» Exercise directions:
Copy each line of the data below, character for character.

Collected data entries
◇ ◇ ◇ ◇ ◇
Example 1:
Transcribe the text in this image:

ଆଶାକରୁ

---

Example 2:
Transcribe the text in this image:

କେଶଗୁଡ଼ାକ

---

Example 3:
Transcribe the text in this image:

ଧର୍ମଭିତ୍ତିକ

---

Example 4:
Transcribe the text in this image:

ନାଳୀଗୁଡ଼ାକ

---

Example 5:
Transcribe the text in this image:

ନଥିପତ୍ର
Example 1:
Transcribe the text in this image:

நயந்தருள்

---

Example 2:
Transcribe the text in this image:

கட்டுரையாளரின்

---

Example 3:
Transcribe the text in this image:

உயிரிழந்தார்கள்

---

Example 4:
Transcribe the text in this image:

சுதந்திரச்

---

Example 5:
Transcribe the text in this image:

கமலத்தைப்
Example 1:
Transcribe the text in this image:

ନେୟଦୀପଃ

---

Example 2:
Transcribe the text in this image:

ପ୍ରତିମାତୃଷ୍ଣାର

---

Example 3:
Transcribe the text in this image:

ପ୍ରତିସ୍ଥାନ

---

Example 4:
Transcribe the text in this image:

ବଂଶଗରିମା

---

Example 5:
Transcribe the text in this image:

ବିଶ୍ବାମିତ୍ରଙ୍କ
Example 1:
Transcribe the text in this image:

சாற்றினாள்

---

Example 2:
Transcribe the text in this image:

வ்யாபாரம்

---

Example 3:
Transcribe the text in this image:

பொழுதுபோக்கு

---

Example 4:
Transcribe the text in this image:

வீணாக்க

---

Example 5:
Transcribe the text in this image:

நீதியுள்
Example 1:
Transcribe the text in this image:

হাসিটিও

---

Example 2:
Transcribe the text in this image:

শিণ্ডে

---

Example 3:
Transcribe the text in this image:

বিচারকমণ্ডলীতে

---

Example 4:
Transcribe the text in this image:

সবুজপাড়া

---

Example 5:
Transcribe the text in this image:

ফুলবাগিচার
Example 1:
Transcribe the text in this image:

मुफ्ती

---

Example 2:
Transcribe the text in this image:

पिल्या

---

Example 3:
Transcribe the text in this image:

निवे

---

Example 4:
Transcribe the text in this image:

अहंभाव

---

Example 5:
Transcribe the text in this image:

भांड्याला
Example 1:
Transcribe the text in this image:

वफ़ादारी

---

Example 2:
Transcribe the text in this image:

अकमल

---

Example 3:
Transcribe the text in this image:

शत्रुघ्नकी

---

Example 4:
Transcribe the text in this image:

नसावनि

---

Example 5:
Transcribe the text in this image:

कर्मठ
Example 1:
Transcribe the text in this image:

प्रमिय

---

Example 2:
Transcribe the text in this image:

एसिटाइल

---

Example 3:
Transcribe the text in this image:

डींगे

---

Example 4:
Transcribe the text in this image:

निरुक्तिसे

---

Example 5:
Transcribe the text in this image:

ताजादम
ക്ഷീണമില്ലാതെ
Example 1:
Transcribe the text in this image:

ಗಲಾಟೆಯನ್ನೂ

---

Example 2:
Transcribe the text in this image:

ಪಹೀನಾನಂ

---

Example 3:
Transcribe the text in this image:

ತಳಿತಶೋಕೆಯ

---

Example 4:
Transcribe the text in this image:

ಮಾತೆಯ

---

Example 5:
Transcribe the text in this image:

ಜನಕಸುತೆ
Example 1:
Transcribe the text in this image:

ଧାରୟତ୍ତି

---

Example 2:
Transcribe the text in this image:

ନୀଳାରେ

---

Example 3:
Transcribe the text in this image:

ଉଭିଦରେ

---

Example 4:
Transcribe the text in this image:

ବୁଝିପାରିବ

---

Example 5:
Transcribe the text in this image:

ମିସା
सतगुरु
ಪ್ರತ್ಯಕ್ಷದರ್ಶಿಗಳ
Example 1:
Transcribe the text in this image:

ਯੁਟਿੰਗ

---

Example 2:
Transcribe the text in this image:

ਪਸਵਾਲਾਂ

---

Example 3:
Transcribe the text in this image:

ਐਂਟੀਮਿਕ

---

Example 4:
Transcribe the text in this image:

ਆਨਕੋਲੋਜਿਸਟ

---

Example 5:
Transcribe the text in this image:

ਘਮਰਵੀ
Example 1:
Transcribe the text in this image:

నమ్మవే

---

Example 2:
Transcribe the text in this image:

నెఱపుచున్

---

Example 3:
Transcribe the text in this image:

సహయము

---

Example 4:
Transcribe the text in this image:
◇ ◇ ◇ ◇ ◇
» Final answer:
Example 1:
Transcribe the text in this image:

ଆଶାକରୁ

---

Example 2:
Transcribe the text in this image:

କେଶଗୁଡ଼ାକ

---

Example 3:
Transcribe the text in this image:

ଧର୍ମଭିତ୍ତିକ

---

Example 4:
Transcribe the text in this image:

ନାଳୀଗୁଡ଼ାକ

---

Example 5:
Transcribe the text in this image:

ନଥିପତ୍ର
Example 1:
Transcribe the text in this image:

நயந்தருள்

---

Example 2:
Transcribe the text in this image:

கட்டுரையாளரின்

---

Example 3:
Transcribe the text in this image:

உயிரிழந்தார்கள்

---

Example 4:
Transcribe the text in this image:

சுதந்திரச்

---

Example 5:
Transcribe the text in this image:

கமலத்தைப்
Example 1:
Transcribe the text in this image:

ନେୟଦୀପଃ

---

Example 2:
Transcribe the text in this image:

ପ୍ରତିମାତୃଷ୍ଣାର

---

Example 3:
Transcribe the text in this image:

ପ୍ରତିସ୍ଥାନ

---

Example 4:
Transcribe the text in this image:

ବଂଶଗରିମା

---

Example 5:
Transcribe the text in this image:

ବିଶ୍ବାମିତ୍ରଙ୍କ
Example 1:
Transcribe the text in this image:

சாற்றினாள்

---

Example 2:
Transcribe the text in this image:

வ்யாபாரம்

---

Example 3:
Transcribe the text in this image:

பொழுதுபோக்கு

---

Example 4:
Transcribe the text in this image:

வீணாக்க

---

Example 5:
Transcribe the text in this image:

நீதியுள்
Example 1:
Transcribe the text in this image:

হাসিটিও

---

Example 2:
Transcribe the text in this image:

শিণ্ডে

---

Example 3:
Transcribe the text in this image:

বিচারকমণ্ডলীতে

---

Example 4:
Transcribe the text in this image:

সবুজপাড়া

---

Example 5:
Transcribe the text in this image:

ফুলবাগিচার
Example 1:
Transcribe the text in this image:

मुफ्ती

---

Example 2:
Transcribe the text in this image:

पिल्या

---

Example 3:
Transcribe the text in this image:

निवे

---

Example 4:
Transcribe the text in this image:

अहंभाव

---

Example 5:
Transcribe the text in this image:

भांड्याला
Example 1:
Transcribe the text in this image:

वफ़ादारी

---

Example 2:
Transcribe the text in this image:

अकमल

---

Example 3:
Transcribe the text in this image:

शत्रुघ्नकी

---

Example 4:
Transcribe the text in this image:

नसावनि

---

Example 5:
Transcribe the text in this image:

कर्मठ
Example 1:
Transcribe the text in this image:

प्रमिय

---

Example 2:
Transcribe the text in this image:

एसिटाइल

---

Example 3:
Transcribe the text in this image:

डींगे

---

Example 4:
Transcribe the text in this image:

निरुक्तिसे

---

Example 5:
Transcribe the text in this image:

ताजादम
ക്ഷീണമില്ലാതെ
Example 1:
Transcribe the text in this image:

ಗಲಾಟೆಯನ್ನೂ

---

Example 2:
Transcribe the text in this image:

ಪಹೀನಾನಂ

---

Example 3:
Transcribe the text in this image:

ತಳಿತಶೋಕೆಯ

---

Example 4:
Transcribe the text in this image:

ಮಾತೆಯ

---

Example 5:
Transcribe the text in this image:

ಜನಕಸುತೆ
Example 1:
Transcribe the text in this image:

ଧାରୟତ୍ତି

---

Example 2:
Transcribe the text in this image:

ନୀଳାରେ

---

Example 3:
Transcribe the text in this image:

ଉଭିଦରେ

---

Example 4:
Transcribe the text in this image:

ବୁଝିପାରିବ

---

Example 5:
Transcribe the text in this image:

ମିସା
सतगुरु
ಪ್ರತ್ಯಕ್ಷದರ್ಶಿಗಳ
Example 1:
Transcribe the text in this image:

ਯੁਟਿੰਗ

---

Example 2:
Transcribe the text in this image:

ਪਸਵਾਲਾਂ

---

Example 3:
Transcribe the text in this image:

ਐਂਟੀਮਿਕ

---

Example 4:
Transcribe the text in this image:

ਆਨਕੋਲੋਜਿਸਟ

---

Example 5:
Transcribe the text in this image:

ਘਮਰਵੀ
Example 1:
Transcribe the text in this image:

నమ్మవే

---

Example 2:
Transcribe the text in this image:

నెఱపుచున్

---

Example 3:
Transcribe the text in this image:

సహయము

---

Example 4:
Transcribe the text in this image:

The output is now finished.